React to any Home Assistant event, not just `state_changed`:

```python
@app.on("call_service")
async def debug_service(event):
    app.log.info("Service called: %s", event.event_type)

@app.on("automation_triggered")
async def on_automation(event):
    app.log.info("Automation fired: %s", event.event_type)
```

## Persistent Store

Share state across triggers:

```python
@app.when("sensor.clicks", changes=True)
async def count_clicks(event):
    app.store["clicks"] = app.store.get("clicks", 0) + 1

@app.schedule("every 1h")
async def report():
    clicks = app.store.get("clicks", 0)
    app.log.info("Clicks this hour: %d", clicks)
    app.store["clicks"] = 0  # reset
```

## Auto-Reconnect

If Home Assistant restarts or the network drops, hassreactor reconnects automatically with exponential backoff (1s → 2s → 4s → ... → 60s max).
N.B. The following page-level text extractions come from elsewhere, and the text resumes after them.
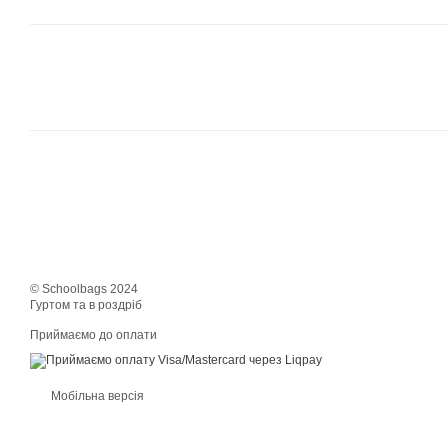
© Schoolbags 2024
Гуртом та в роздріб
Приймаємо до оплати
Мобільна версія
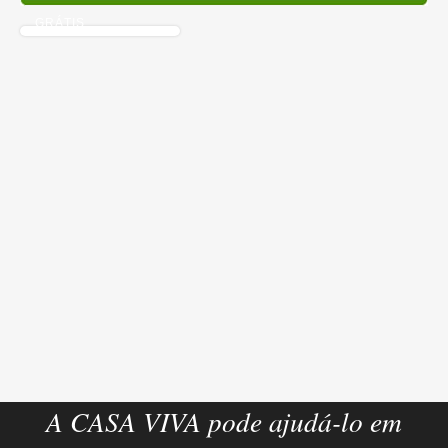
GRÁTIS
A CASA VIVA pode ajudá-lo em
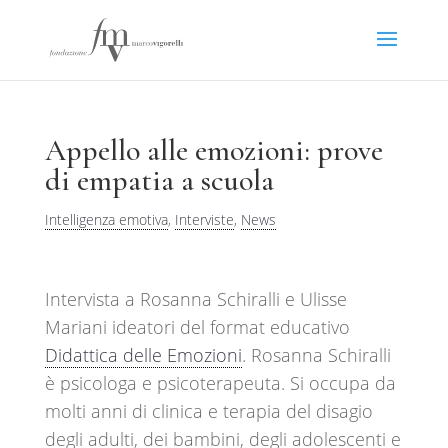
Appello alle emozioni: prove
di empatia a scuola
Intelligenza emotiva
,
Interviste
,
News
Intervista a Rosanna Schiralli e Ulisse
Mariani ideatori del format educativo
Didattica delle Emozioni
. Rosanna Schiralli
è psicologa e psicoterapeuta. Si occupa da
molti anni di clinica e terapia del disagio
degli adulti, dei bambini, degli adolescenti e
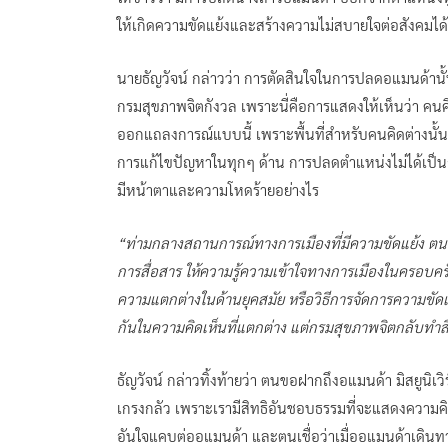
ให้เกิดความขัดแย้งและสร้างความไม่สบายใจต่อสังคมได้
นายธัญวัจน์ กล่าวว่า การตัดสินใจในการปลดอแมนด้านั้น 
กรมสุขภาพจิตกังวล เพราะนี่คือการแสดงให้เห็นว่า คนคิ
ออกแถลงการณ์แบบนี้ เพราะพื้นที่สำหรับคนคิดต่างนั้นค
การแก้ไขปัญหาในทุกๆ ด้าน การปลดตำแหน่งไม่ได้เป็นกา
มีหน้าตาและความโหดร้ายอย่างไร
“ท่ามกลางสถานการณ์ทางการเมืองที่มีความขัดแย้ง ต
การสื่อสาร ให้ความรู้ความเข้าใจทางการเมืองในครอบครัว
ความแตกต่างในด้านยุคสมัย หรือวิธีการจัดการความขัด
กันในความคิดเห็นที่แตกต่าง แต่กรมสุขภาพจิตกลับทำสิ่
ธัญวัจน์ กล่าวทิ้งท้ายว่า ตนขอฝากถึงอแมนด้า มิสยูนิเ
เกรงกลัว เพราะเรามีสิทธิอันชอบธรรมที่จะแสดงความคิด
อันใจแคบต่ออแมนด้า และตนเชื่อว่าเมื่ออแมนด้าเดินท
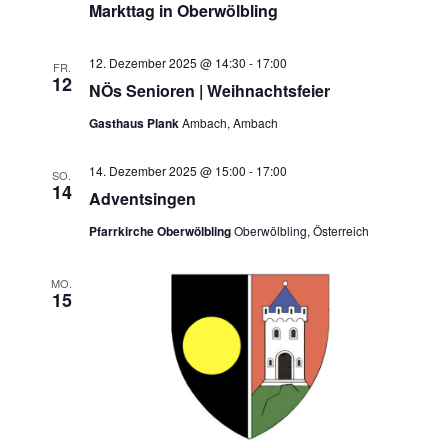
Markttag in Oberwölbling
12. Dezember 2025 @ 14:30
-
17:00
FR.
12
NÖs Senioren | Weihnachtsfeier
Gasthaus Plank
Ambach, Ambach
14. Dezember 2025 @ 15:00
-
17:00
SO.
14
Adventsingen
Pfarrkirche Oberwölbling
Oberwölbling, Österreich
MO.
15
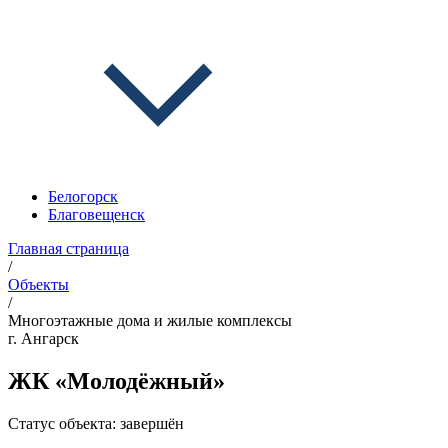
Белогорск
Благовещенск
Главная страница
/
Объекты
/
Многоэтажные дома и жилые комплексы
г. Ангарск
ЖК «Молодёжный»
Статус объекта:
завершён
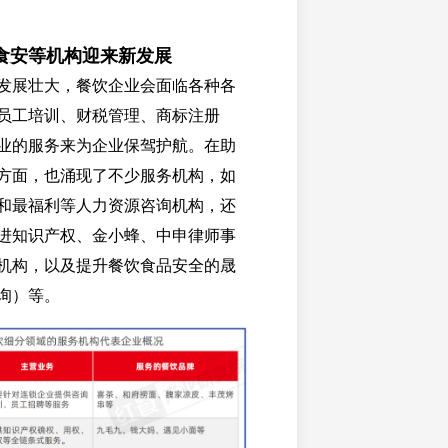
食安等机构迎来新发展
发展壮大，餐饮企业会面临各种各
员工培训、财税管理、商标注册
业的服务来为企业保驾护航。在助
方面，也涌现了不少服务机构，如
和最福利等人力资源咨询机构，还
进知识产权、金小蜂、中申律师事
机构，以及提升餐饮食品安全的晟
询）等。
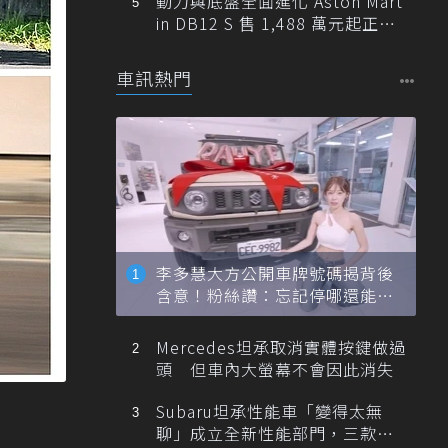
動力與底盤全面進化 Aston Mart
in DB12 S 售 1,488 萬元起正式
登台
車訊熱門
李多慧大方公開車牌號碼揭背後
含意！粉絲讚：忘記停哪還能幫
忙找車
Mercedes坦承取消實體按鍵做過
頭 但車內大螢幕不會因此消失
Subaru坦承性能車「變得太無
聊」成立全新性能部門，三款手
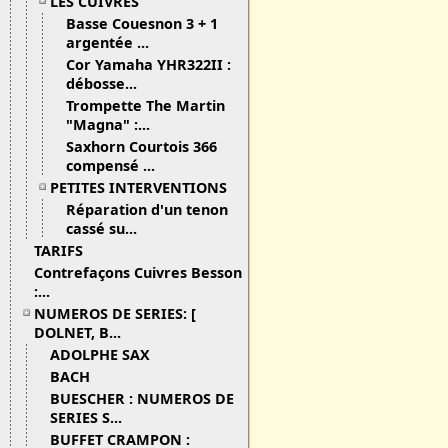
LES CUIVRES
Basse Couesnon 3 + 1
argentée ...
Cor Yamaha YHR322II :
débosse...
Trompette The Martin
"Magna" :...
Saxhorn Courtois 366
compensé ...
PETITES INTERVENTIONS
Réparation d'un tenon
cassé su...
TARIFS
Contrefaçons Cuivres Besson
:...
NUMEROS DE SERIES: [
DOLNET, B...
ADOLPHE SAX
BACH
BUESCHER : NUMEROS DE
SERIES S...
BUFFET CRAMPON :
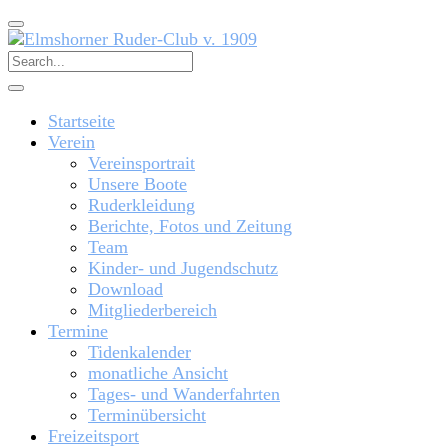
Startseite
Verein
Vereinsportrait
Unsere Boote
Ruderkleidung
Berichte, Fotos und Zeitung
Team
Kinder- und Jugendschutz
Download
Mitgliederbereich
Termine
Tidenkalender
monatliche Ansicht
Tages- und Wanderfahrten
Terminübersicht
Freizeitsport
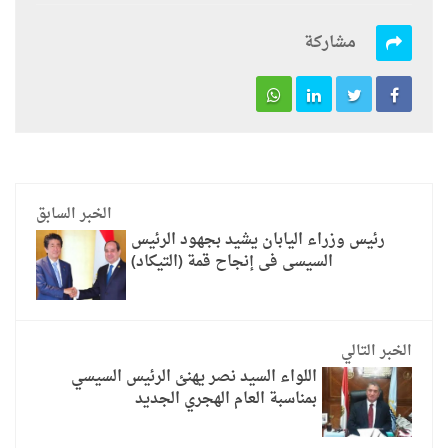
مشاركة
الخبر السابق
رئيس وزراء اليابان يشيد بجهود الرئيس
السيسى فى إنجاح قمة (التيكاد)
الخبر التالي
اللواء السيد نصر يهنئ الرئيس السيسي
بمناسبة العام الهجري الجديد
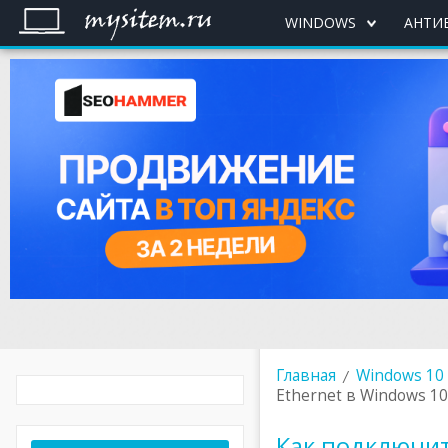
WINDOWS
АНТИ
Главная
Windows 10
Ethernet в Windows 10
Как подключи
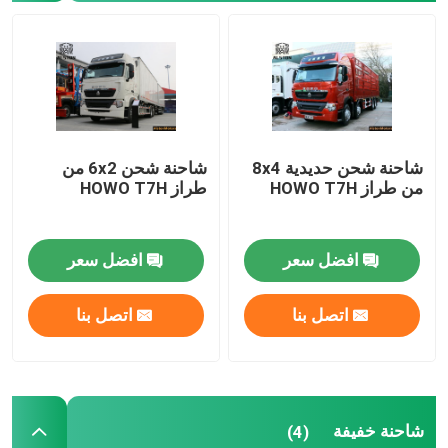
جولة في المعمل
ضبط الجودة
شاحنة شحن حديدية 8x4
شاحنة شحن 6x2 من
اتصل بنا
من طراز HOWO T7H
طراز HOWO T7H
أخبار
افضل سعر
افضل سعر
جميع القضايا
اتصل بنا
اتصل بنا
شاحنة هوو
شاحنة خفيفة
(4)
رأس الجرار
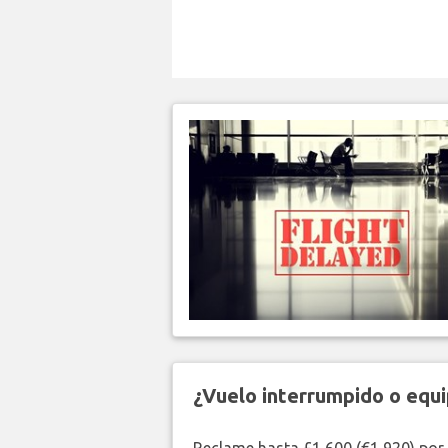
¿Vuelo interrumpido o equi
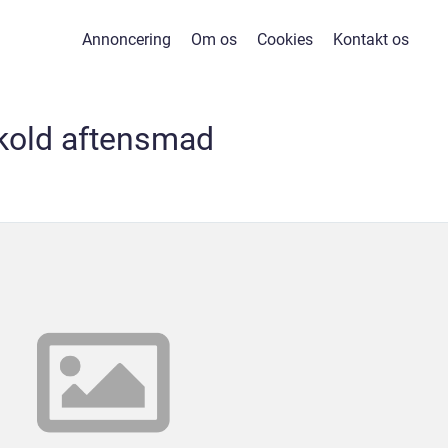
Annoncering
Om os
Cookies
Kontakt os
kold aftensmad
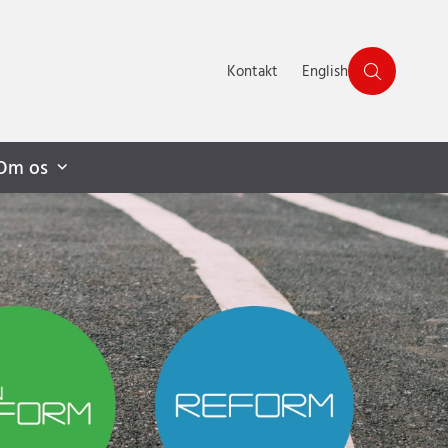
Kontakt
English
Om os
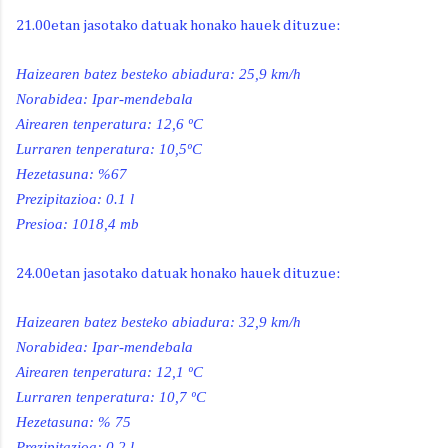
21.00etan jasotako datuak honako hauek dituzue:
Haizearen batez besteko abiadura:
25,9 km/h
Norabidea: Ipar-mendebala
Airearen tenperatura: 12,6 ºC
Lurraren tenperatura: 10,5ºC
Hezetasuna: %67
Prezipitazioa: 0.1 l
Presioa: 1018,4 mb
24.00etan jasotako datuak honako hauek dituzue:
Haizearen batez besteko abiadura:
32,9 km/h
Norabidea: Ipar-mendebala
Airearen tenperatura: 12,1 ºC
Lurraren tenperatura: 10,7 ºC
Hezetasuna: % 75
Prezipitazioa: 0.2 l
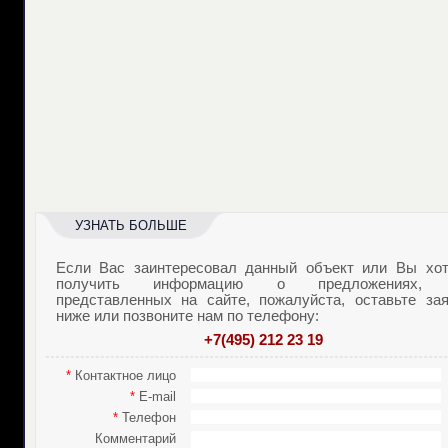
УЗНАТЬ БОЛЬШЕ
Если Вас заинтересовал данный объект или Вы хот
получить информацию о предложениях,
представленных на сайте, пожалуйста, оставьте зая
ниже или позвоните нам по телефону:
+7(495) 212 23 19
*
Контактное лицо
*
E-mail
*
Телефон
Комментарий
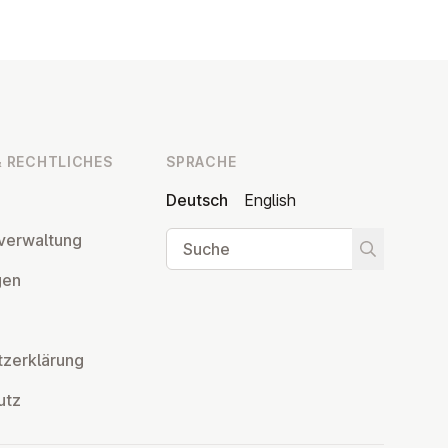
 RECHT­LI­CHES
SPRACHE
Deutsch
English
Suche
ver­wal­tung
Suche star
­gen
z­er­klä­rung
utz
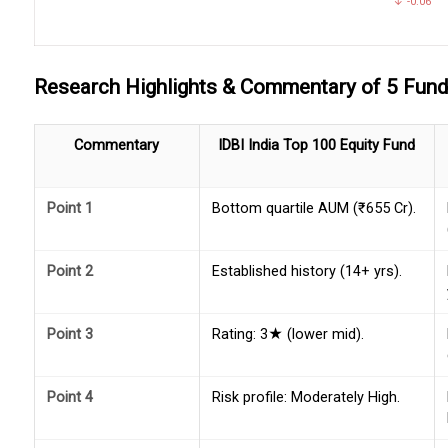
↓ -0.06
Research Highlights & Commentary of 5 Fun
Commentary
IDBI India Top 100 Equity Fund
Point 1
Bottom quartile AUM (₹655 Cr).
Point 2
Established history (14+ yrs).
Point 3
Rating: 3★ (lower mid).
Point 4
Risk profile: Moderately High.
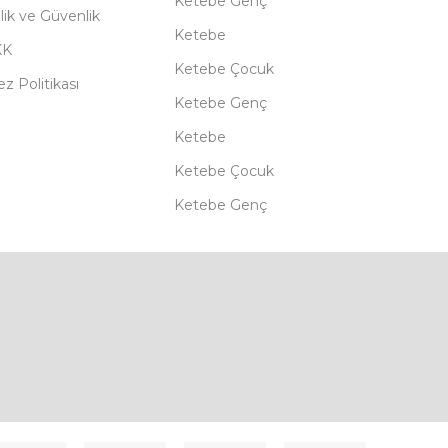
Ketebe Genç
ilik ve Güvenlik
Ketebe
KK
Ketebe Çocuk
z Politikası
Ketebe Genç
Ketebe
Ketebe Çocuk
Ketebe Genç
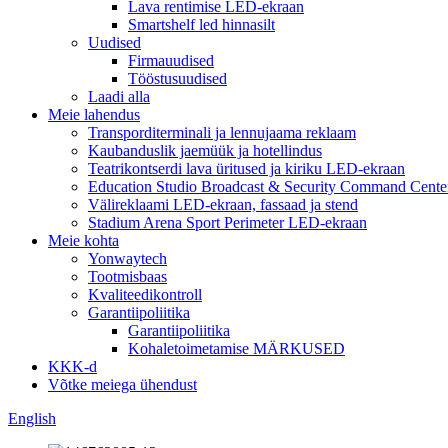
Lava rentimise LED-ekraan
Smartshelf led hinnasilt
Uudised
Firmauudised
Tööstusuudised
Laadi alla
Meie lahendus
Transporditerminali ja lennujaama reklaam
Kaubanduslik jaemüük ja hotellindus
Teatrikontserdi lava üritused ja kiriku LED-ekraan
Education Studio Broadcast & Security Command Cente
Välireklaami LED-ekraan, fassaad ja stend
Stadium Arena Sport Perimeter LED-ekraan
Meie kohta
Yonwaytech
Tootmisbaas
Kvaliteedikontroll
Garantiipoliitika
Garantiipoliitika
Kohaletoimetamise MÄRKUSED
KKK-d
Võtke meiega ühendust
English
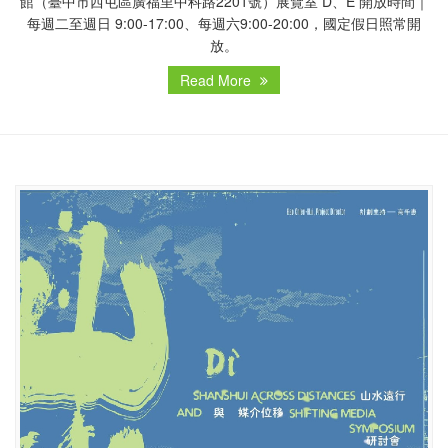
館（臺中市西屯區廣福里中科路2201號）展覽室 D、E 開放時間｜
每週二至週日 9:00-17:00、每週六9:00-20:00，國定假日照常開
放。
Read More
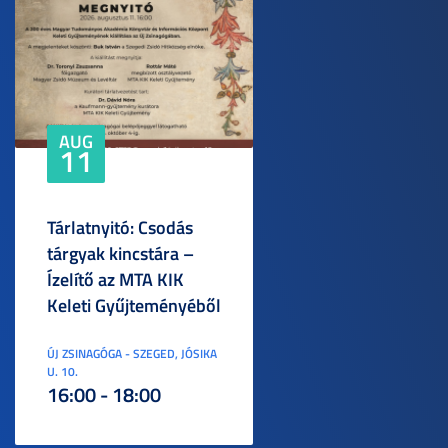
AUG
11
Tárlatnyitó: Csodás
tárgyak kincstára –
Ízelítő az MTA KIK
Keleti Gyűjteményéből
ÚJ ZSINAGÓGA - SZEGED, JÓSIKA
U. 10.
16:00 - 18:00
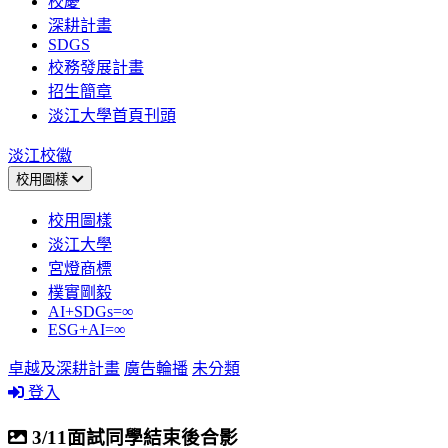
校慶
深耕計畫
SDGS
校務發展計畫
招生簡章
淡江大學首頁刊頭
淡江校徽
校用圖樣
校用圖樣
淡江大學
宮燈商標
樸實剛毅
AI+SDGs=∞
ESG+AI=∞
卓越及深耕計畫
廣告輪播
未分類
登入
3/11面試同學結束後合影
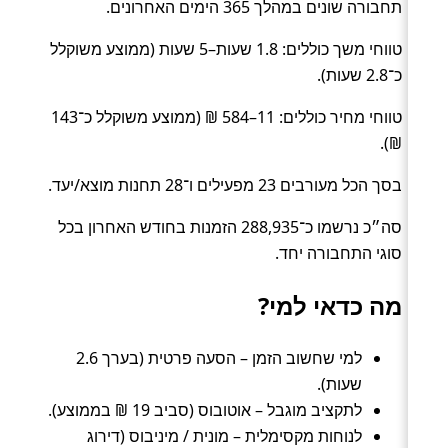
תחבורה שונים במהלך 365 הימים האחרונים.
טווחי משך כוללים: 1.8 שעות–5 שעות (ממוצע משוקלל
כ־2.8 שעות).
טווחי מחיר כוללים: 11–584 ₪ (ממוצע משוקלל כ־143
₪).
בסך הכל מעורבים 23 מפעילים ו־28 תחנות מוצא/יעד.
סה״כ נרשמו כ־288,935 הזמנות בחודש האחרון בכל
סוגי התחבורה יחד.
מה כדאי למי?
למי שחשוב הזמן – הסעה פרטית (בערך 2.6
שעות).
לתקציב מוגבל – אוטובוס (סביב 19 ₪ בממוצע).
לנוחות מקסימלית – מונית / מיניבוס (דירוג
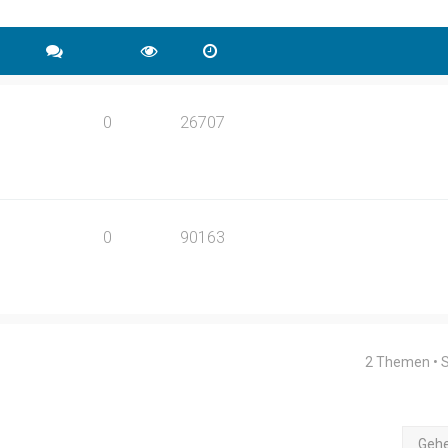
0
26707
0
90163
2 Themen • 
Geh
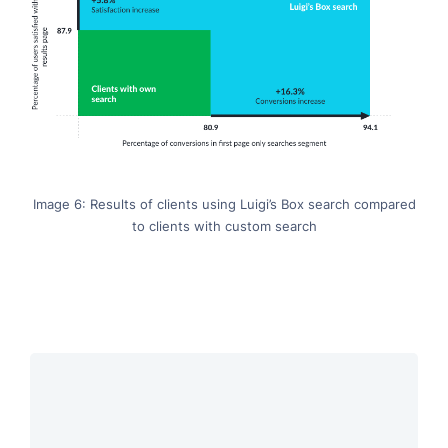
Image 6: Results of clients using Luigi’s Box search compared
to clients with custom search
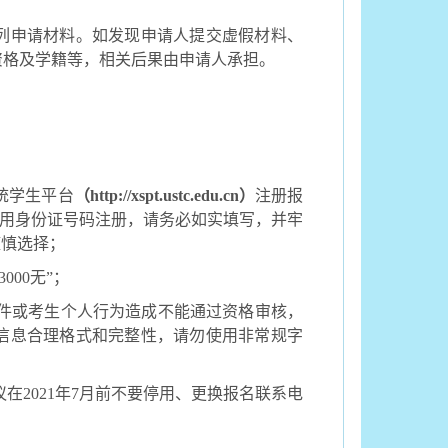
列申请材料。如发现申请人提交虚假材料、
资格及学籍等，相关后果由申请人承担。
统学生平台
（
http://xspt.ustc.edu.cn
）
注册报
用身份证号码注册，请务必如实填写，并牢
谨慎选择；
3000
无”；
件或考生个人行为造成不能通过资格审核，
信息合理格式和完整性，请勿使用非常规字
议在
2021
年
7
月前不要停用、更换报名联系电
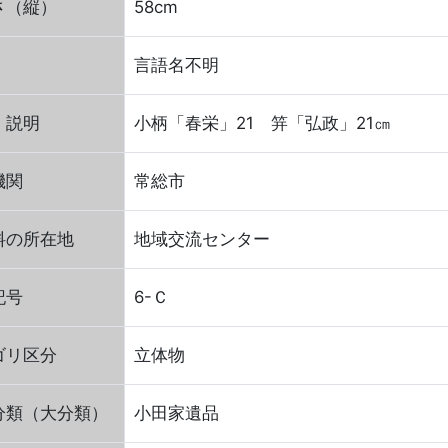
さ（縦）
58cm
言語名不明
・説明
小柄「春栄」21 笄「弘政」21㎝
機関
常総市
料の所在地
地域交流センター
記号
6-Ｃ
ゴリ区分
立体物
分類（大分類）
小田家遺品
No data loss — all triggers re-register on reconnect.

## Calling Services

Any HA service is available as a method on the domain:

```python
await app.light.turn_on(entity_id="light.kitchen", brightness=128)
await app.climate.set_temperature(entity_id="climate.home", temperature=22)
await app.switch.toggle(entity_id="switch.pump")
await app.notify.telegram(message="Hello!")
```

## How It Works

hassreactor connects to Home Assistant via **WebSocket** and subscribes to events. When an entity you're watching changes state, your function runs instantly — no polling, no sleep loops.

Service calls use the REST API. Only dependency: `aiohttp`.